§ **Texte affiché**:
Les parents d’Anda, tous deux jeunes étudiants au lycée néerlandais de Semarang, décident de poursuivre leurs études en Europe. En 1948, à Semarang, les cours sont dispensés en hollandais et en français. Ces écoles sont réservées aux enfants de parents fonctionnaires. Anda précise que parler « le hollandais et le français est un marqueur social à l’époque ». Son père poursuit ses études à la Sorbonne et sa mère en Angleterre où ils se marient. Ce fut le premier mariage indonésien dans la plus pure tradition célébré en Angleterre, ils eurent droit à la Une des journaux. Sa mère est habillée du beau costume sundanais de la région de Java, et son père porte la tenue Minangkabau, de la région de Sumatra, d’où est originaire sa famille.  « J’ai eu de la chance que mes parents décident de vivre à Paris, j’y suis né. J’aurais pu naître en Angleterre et passer à côté de tous ces plaisirs de la nourriture française »,  raconte Anda avec humour.

 

Sur les bancs de la première école française d'Indonésie

Pour lui, le premier séjour à Jakarta se fera entre 1957 et 1959, période durant laquelle ses parents travaillent dans la capitale, tandis que lui fréquente la première école française de Jakarta. « Nous habitions à Menteng, un quartier qui s’est développé dans les années 1930. J’ai eu la chance d’aller à l’école française Saint-Exupéry, nous étions une vingtaine d’élèves. Ce pavillon ouvert sur la plage avait été construit pour les enfants des employés d’une société française qui construisait la digue de Tanjung Priok. Heureusement, durant les cours nous faisions dos à la mer » nous raconte Anda.

baie Tanjung priok Jakarta
Baie de Tanjung Priok 1950 @COLLECTIE_TROPENMUSEUM

Puis retour à Paris, où il poursuit ses études : collège, lycée, classe préparatoire au réputé Lycée Stanislas, où il ne trouve pas l’ambiance extraordinaire. Il préfère le Lycée Saint-Louis, mieux situé et surtout plus pratique pour les escapades et participer aux manifestations. Il décroche un diplôme d’ingénieur en travaux publics, puis s’inscrit grâce à une bourse d’études à l’institut du pétrole.

§ **Enregistrements de données**:

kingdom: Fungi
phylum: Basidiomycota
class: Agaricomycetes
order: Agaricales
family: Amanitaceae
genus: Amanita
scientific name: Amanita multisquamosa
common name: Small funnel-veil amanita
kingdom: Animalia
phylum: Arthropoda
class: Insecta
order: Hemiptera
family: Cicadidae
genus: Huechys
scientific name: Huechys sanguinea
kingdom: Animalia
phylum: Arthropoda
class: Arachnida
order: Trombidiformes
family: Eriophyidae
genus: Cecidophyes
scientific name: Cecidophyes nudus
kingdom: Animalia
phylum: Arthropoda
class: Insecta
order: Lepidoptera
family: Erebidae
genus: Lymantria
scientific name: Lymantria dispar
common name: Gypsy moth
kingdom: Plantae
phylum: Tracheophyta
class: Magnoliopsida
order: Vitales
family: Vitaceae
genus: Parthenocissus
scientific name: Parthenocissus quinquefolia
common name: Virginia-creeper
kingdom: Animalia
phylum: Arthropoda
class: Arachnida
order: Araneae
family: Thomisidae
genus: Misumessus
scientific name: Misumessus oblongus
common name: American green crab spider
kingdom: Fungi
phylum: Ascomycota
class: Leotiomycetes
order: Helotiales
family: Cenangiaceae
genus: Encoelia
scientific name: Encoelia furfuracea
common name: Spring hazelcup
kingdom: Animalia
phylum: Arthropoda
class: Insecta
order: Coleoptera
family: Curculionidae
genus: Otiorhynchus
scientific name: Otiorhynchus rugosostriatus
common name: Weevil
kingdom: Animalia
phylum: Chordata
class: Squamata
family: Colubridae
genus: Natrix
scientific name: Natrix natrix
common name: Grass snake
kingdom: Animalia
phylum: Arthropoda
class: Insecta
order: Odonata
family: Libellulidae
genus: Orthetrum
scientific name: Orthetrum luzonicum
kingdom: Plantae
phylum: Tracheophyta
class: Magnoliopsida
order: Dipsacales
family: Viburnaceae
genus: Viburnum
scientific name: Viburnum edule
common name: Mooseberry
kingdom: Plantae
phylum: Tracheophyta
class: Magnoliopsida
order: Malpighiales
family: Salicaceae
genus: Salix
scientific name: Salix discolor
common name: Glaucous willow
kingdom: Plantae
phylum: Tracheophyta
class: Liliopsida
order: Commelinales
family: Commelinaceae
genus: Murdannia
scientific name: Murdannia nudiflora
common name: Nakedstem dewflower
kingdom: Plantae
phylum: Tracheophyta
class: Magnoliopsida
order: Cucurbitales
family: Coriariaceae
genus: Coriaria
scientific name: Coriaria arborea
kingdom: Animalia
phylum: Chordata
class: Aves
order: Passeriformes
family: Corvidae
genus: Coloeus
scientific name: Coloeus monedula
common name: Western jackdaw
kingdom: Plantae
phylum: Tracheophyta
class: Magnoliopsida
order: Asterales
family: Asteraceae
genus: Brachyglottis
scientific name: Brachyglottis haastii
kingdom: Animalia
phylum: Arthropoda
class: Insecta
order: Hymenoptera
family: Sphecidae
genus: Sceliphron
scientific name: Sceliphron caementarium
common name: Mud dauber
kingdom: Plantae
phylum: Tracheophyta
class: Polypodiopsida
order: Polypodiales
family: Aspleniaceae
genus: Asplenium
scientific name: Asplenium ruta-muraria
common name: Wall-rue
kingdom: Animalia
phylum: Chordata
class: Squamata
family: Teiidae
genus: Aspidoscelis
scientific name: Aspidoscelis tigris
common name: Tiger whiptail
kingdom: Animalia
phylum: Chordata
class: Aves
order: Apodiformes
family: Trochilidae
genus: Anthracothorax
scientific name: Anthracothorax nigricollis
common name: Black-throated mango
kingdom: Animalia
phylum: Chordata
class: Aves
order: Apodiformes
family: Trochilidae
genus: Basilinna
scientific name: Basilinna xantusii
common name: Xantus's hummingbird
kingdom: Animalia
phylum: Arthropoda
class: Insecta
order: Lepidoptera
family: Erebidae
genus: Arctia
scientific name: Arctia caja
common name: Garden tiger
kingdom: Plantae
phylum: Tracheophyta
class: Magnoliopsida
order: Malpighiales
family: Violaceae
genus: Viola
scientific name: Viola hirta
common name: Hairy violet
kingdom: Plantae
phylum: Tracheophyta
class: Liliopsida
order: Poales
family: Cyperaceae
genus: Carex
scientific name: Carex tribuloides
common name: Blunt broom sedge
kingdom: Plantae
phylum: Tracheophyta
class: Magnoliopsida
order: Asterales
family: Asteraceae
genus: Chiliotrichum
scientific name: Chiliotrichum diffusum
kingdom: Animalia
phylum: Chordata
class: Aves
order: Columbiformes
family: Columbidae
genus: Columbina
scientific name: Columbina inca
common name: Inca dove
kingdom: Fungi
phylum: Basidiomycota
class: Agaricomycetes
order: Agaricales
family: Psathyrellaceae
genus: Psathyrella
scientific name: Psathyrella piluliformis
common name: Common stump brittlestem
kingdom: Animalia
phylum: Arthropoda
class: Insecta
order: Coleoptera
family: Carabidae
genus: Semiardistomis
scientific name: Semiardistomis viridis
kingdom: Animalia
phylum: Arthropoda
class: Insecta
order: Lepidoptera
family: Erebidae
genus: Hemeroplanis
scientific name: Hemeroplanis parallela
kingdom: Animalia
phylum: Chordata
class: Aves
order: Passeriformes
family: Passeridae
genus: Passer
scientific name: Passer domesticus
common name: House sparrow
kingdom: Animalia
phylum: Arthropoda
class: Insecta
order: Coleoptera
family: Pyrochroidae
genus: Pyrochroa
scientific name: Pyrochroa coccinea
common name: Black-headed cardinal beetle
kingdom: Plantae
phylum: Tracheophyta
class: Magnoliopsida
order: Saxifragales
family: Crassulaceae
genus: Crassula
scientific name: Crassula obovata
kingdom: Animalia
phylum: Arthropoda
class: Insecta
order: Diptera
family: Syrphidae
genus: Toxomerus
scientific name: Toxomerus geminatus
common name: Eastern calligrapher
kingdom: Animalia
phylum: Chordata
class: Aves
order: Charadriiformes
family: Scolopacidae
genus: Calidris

§ **Consigne 1**:
D'après le récit sur la jeunesse d'Anda, quelle école fréquentait-il à Jakarta entre 1957 et 1959 ?
§ **Consigne 2**:
Reprenez le récit sur le parcours d'Anda et poursuivez-le à partir de sa dernière phrase.

§ **Réponse attendue 1**:
Il fréquentait l'école française Saint-Exupéry.

§ **Réponse attendue 2**:
 

Expert en management interculturel

Il travaille pour le groupe pétrolier Total pendant 13 années, puis 5 années pour un groupe indonésien à Jakarta. Il décide ensuite de passer un doctorat en sciences de gestion dans la capitale française. Son sujet de thèse est tout trouvé : "gérer les femmes et les hommes en Indonésie : l'exemple de Total". Dans ce cadre, il interroge de nombreux employés sur des cas concrets, tentant de comprendre ainsi la dimension importante de l’interculturalité. Il nous explique ainsi que le sourire indonésien est une manière inconsciente de signifier qu'on est "ouvert" car ce qui est inconsciemment craint dans les rapports entre individus dans la société indonésienne, c'est d'être confronté à quelque chose de perçu comme "fermé". De même, on craint de ne pas faire partie du groupe, ce qui ne veut pas dire que le groupe est en lui-même important. Chaque pays possède ses différences : « Oubliez de dire bonjour en France à quelqu'un avant de lui poser une question, vous allez vite comprendre », illustre t-il.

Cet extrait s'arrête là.